Stored records
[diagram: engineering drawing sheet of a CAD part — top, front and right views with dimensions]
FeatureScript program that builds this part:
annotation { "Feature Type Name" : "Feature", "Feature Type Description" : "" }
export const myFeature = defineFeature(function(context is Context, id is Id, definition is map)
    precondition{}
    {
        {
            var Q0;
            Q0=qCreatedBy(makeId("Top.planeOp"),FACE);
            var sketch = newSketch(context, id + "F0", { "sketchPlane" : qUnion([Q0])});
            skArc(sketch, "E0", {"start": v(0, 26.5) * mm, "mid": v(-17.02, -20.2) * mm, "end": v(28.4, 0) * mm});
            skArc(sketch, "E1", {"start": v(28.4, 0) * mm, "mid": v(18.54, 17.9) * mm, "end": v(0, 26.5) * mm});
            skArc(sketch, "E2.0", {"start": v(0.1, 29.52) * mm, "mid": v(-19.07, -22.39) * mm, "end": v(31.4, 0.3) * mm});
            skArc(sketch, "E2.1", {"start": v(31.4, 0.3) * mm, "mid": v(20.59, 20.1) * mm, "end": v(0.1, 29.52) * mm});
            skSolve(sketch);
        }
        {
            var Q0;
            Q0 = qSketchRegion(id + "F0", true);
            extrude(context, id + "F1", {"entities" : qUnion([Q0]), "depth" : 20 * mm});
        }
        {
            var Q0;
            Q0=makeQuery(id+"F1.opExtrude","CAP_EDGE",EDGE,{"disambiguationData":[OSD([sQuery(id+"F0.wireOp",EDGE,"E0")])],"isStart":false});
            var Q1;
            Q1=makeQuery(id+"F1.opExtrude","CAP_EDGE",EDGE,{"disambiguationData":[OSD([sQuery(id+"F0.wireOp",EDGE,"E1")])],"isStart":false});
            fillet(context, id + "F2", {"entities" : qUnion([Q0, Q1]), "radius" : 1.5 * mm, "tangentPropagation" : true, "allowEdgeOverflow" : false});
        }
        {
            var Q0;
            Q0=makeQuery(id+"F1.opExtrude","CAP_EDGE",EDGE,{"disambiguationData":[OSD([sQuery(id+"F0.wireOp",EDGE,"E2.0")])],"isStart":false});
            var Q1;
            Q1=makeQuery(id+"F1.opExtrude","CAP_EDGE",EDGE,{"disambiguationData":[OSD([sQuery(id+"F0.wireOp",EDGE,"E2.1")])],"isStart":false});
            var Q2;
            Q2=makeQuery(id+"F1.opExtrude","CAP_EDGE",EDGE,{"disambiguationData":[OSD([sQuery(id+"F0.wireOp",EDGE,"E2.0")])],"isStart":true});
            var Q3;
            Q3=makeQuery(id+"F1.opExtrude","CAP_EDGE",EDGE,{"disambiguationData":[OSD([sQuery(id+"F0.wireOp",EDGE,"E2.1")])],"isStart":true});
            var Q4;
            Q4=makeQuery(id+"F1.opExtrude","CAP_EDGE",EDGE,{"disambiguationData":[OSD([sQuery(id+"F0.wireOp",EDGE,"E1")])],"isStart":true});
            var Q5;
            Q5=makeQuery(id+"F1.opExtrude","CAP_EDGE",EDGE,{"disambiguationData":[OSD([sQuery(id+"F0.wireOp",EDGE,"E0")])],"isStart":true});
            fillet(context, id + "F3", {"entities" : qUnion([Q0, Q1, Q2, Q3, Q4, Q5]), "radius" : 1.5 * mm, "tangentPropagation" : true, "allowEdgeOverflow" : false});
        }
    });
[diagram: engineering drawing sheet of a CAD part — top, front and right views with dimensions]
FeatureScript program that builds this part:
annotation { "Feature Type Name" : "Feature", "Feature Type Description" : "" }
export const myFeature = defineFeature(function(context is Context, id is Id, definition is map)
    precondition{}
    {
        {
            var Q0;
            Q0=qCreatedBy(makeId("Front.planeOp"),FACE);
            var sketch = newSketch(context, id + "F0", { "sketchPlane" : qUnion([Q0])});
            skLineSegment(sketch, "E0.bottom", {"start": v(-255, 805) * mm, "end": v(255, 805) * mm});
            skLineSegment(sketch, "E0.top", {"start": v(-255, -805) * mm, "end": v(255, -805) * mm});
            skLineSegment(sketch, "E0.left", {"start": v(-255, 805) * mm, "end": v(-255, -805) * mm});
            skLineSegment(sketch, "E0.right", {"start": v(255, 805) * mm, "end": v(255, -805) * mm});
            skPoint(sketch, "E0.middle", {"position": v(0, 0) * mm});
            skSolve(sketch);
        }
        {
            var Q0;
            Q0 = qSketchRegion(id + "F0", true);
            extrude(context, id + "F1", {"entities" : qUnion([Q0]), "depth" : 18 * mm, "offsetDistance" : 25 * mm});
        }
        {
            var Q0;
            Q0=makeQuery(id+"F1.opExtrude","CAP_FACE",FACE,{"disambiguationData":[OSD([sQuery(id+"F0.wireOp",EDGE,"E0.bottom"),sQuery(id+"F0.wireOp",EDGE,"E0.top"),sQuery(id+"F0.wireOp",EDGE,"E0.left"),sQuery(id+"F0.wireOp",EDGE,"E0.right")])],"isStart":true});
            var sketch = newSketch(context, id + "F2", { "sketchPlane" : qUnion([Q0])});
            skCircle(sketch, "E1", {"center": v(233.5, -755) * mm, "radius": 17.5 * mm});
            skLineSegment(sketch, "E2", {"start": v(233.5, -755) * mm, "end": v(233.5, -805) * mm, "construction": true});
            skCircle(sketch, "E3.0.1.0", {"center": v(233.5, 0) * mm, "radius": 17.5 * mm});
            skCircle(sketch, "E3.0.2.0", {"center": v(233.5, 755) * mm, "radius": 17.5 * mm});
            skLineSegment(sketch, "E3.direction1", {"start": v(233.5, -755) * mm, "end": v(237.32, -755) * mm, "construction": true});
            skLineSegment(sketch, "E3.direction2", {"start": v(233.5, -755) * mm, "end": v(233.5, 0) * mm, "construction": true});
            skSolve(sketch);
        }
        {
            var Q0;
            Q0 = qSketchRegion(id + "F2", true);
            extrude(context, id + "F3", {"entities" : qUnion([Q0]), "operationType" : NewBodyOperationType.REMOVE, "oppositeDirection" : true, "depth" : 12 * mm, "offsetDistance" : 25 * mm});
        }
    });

▶ Directions
Please find each line in the data that contains the string "left" and copy those lines.

▶ In response
            skLineSegment(sketch, "E0.left", {"start": v(-255, 805) * mm, "end": v(-255, -805) * mm});
            Q0=makeQuery(id+"F1.opExtrude","CAP_FACE",FACE,{"disambiguationData":[OSD([sQuery(id+"F0.wireOp",EDGE,"E0.bottom"),sQuery(id+"F0.wireOp",EDGE,"E0.top"),sQuery(id+"F0.wireOp",EDGE,"E0.left"),sQuery(id+"F0.wireOp",EDGE,"E0.right")])],"isStart":true});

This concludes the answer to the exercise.